How Carol Juel is leading Synchrony through the hazards of generative AI

Carol Juel, CTO and COO, Synchrony Financial
She is mindful of the risks of generative AI, but at the same time, Carol Juel, chief technology officer and chief operating officer at Synchrony Financial says, it's important to allow employees to explore it. 

In Synchrony Financial's newly decked out Experience Center overlooking Bryant Park in New York City, Carol Juel, chief technology officer and chief operations officer at the $108 billion-asset bank, leads a team testing innovative ideas and technologies. 

Juel is not actually there all the time; like the rest of the staff, she works in a hybrid manner, some days from home and some from the company's Stamford, Connecticut, headquarters. During a recent visit, one employee, Lisa, rolled in on a Double Robotics video conferencing robot while working from her home in Atlanta.

Juel leads digital and cultural transformation work across the organization and has spent several billion dollars on this work, using hackathons, incubators and accelerators. During an interview Tuesday, she showed off the new space and shared some of her plans for generative AI. 

Where are you using or thinking of using advanced AI, such as ChatGPT, at Synchrony?

CAROL JUEL: I think at this point last year, probably less than 10% of the population actually understood and appreciated the concept of generative AI. And then ChatGPT came on the scene in November, and then obviously the iterations of that. And I think it is an enabler and an accelerant at the same time. How do you explain a large language model and how do you test and learn in that? And how does something actually get created? Because the idea of generative AI is taking information to potentially create something that doesn't exist. 

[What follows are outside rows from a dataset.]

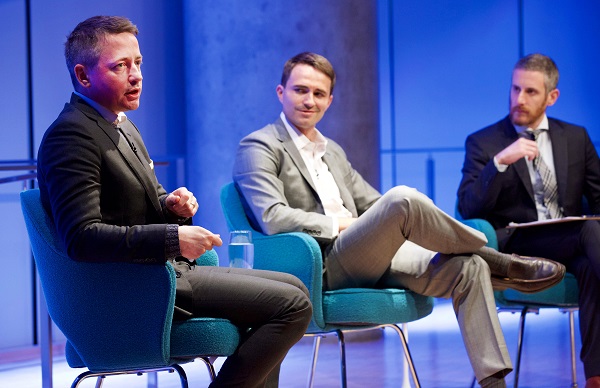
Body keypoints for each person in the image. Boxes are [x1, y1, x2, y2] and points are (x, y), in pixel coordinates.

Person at [233, 52, 565, 388]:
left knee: (467, 267)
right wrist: (347, 225)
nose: (309, 100)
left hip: (369, 256)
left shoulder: (331, 150)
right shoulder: (260, 145)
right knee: (402, 198)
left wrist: (389, 223)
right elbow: (273, 218)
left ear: (330, 100)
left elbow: (375, 204)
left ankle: (495, 383)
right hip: (321, 263)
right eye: (300, 90)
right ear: (280, 92)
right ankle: (499, 260)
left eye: (319, 94)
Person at [37, 16, 312, 387]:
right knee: (291, 305)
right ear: (84, 76)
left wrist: (170, 205)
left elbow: (127, 202)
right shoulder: (71, 135)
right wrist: (173, 238)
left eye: (138, 63)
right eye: (121, 66)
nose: (136, 75)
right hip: (138, 289)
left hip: (162, 274)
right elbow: (81, 237)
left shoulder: (119, 123)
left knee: (294, 288)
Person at [458, 53, 600, 388]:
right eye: (515, 89)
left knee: (591, 261)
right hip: (518, 244)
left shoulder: (575, 138)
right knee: (589, 231)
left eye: (531, 92)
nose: (519, 99)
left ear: (552, 96)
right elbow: (467, 207)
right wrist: (500, 163)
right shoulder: (484, 142)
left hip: (571, 240)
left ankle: (595, 376)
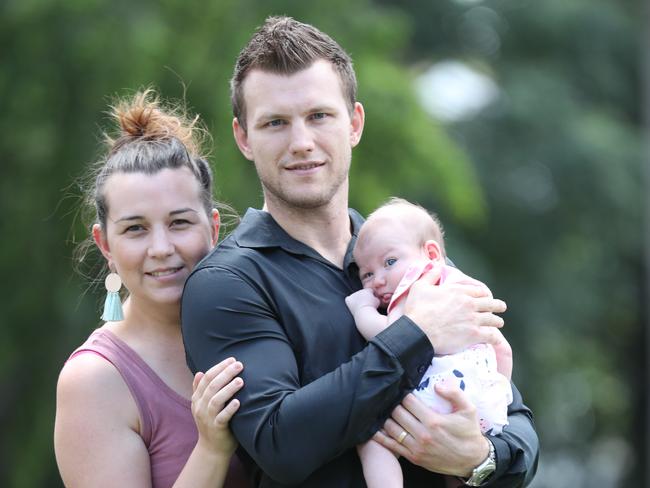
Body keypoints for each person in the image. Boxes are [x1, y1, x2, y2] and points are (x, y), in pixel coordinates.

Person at [182, 16, 539, 487]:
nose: (301, 142)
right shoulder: (226, 283)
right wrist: (417, 333)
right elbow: (280, 444)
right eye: (275, 123)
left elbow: (516, 418)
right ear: (244, 138)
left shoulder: (405, 253)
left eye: (319, 116)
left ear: (354, 123)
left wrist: (480, 457)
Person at [54, 89, 248, 488]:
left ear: (212, 229)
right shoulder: (95, 381)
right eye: (135, 229)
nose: (161, 249)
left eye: (179, 223)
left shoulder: (253, 321)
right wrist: (211, 449)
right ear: (105, 244)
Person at [346, 198, 514, 488]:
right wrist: (499, 395)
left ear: (431, 253)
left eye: (389, 262)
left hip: (435, 394)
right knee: (451, 464)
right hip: (482, 406)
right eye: (367, 274)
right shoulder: (463, 285)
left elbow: (388, 334)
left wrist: (362, 309)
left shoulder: (417, 286)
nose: (378, 281)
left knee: (372, 439)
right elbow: (503, 349)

And the hallucination issue, for a bank, is tricky. 

It is, very much. We have a very strong test and learn approach to this. Like most new technologies, you have to limit it for folks that may not fully understand the power and could do something unintentional. So as a good steward and as a company, you have to protect against that. But at the same time, you have to allow for your employees to innovate, to think about it, to explore it in new ways. So how we approach this is, our AI teams are aligned with our innovation or incubation teams. 

That alignment is tied to how we think about product and development in the future. A couple of months ago, we had our first generative AI hackathon. It was our most oversubscribed hackathon. We had more than 300 people in 30 teams working across the globe. At a hackathon, you bring in technology and the different teams develop use cases to apply that to many different aspects of your business. Normally across 30 teams, maybe eight or nine themes would come out across all those teams. Among these 30 teams, there were 30 different ideas. That's because generative AI can be applied to so many different things, like helping customers select products through a marketplace and in customer service. 

We're taking back about four or five of these ideas into the incubation lab and we're going to start to vet them, working very closely with the AI working group that's helping us define some of the guardrails. Because I love the excitement around it, too. We've all used it at home and I don't want my kids writing their middle school papers like this, but I do like the idea of this augmentation of information that can, in theory, used in the right way, improve the experience, leverage data that you have, connect it with other sources. It's an exciting time in the space we're living in because it's changing so rapidly. 

What did people use for their test base at the hackathon? Did they actually use OpenAI's ChatGPT? 

We did.

So you're using that internally just for testing and experimenting and such? 

Yes. And obviously, the thing you have to be very careful of is, anything you put into it is part of the model. Therein lies the risk. So by accident, someone sharing something that is either intellectual property or confidential client data, then it becomes part of the large language model. One of the things we had to do before the hackathon was give everyone a training session about what type of information is appropriate in order for us to experiment and learn, and what are the things that we wouldn't want to ask it or say to it, because there's no way to pull it back. And I think that's the part of this technology, where the power is, but where the risk is.

With every new technology, there is potential risk. But I think this one, because there is so much unknown, and the potential for either misinterpretation or misuse, we just have to be very cognizant.